##### Records to use #####
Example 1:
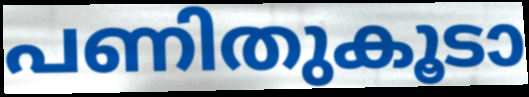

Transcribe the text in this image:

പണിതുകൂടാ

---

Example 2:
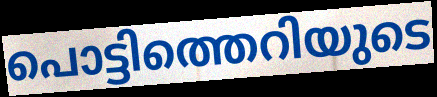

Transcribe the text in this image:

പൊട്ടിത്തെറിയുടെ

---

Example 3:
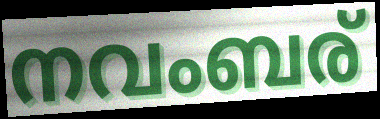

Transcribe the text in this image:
#####
##### Records to use #####
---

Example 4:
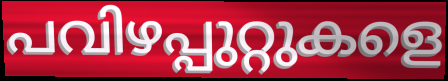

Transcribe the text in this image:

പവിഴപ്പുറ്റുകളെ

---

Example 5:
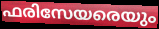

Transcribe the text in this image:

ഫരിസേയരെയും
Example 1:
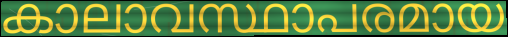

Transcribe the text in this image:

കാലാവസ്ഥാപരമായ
#####
If a line in the entries includes the word "Example", copy that line out.

# Exercise result
Example 1:
Example 2:
Example 3:
Example 4:
Example 5:
Example 1:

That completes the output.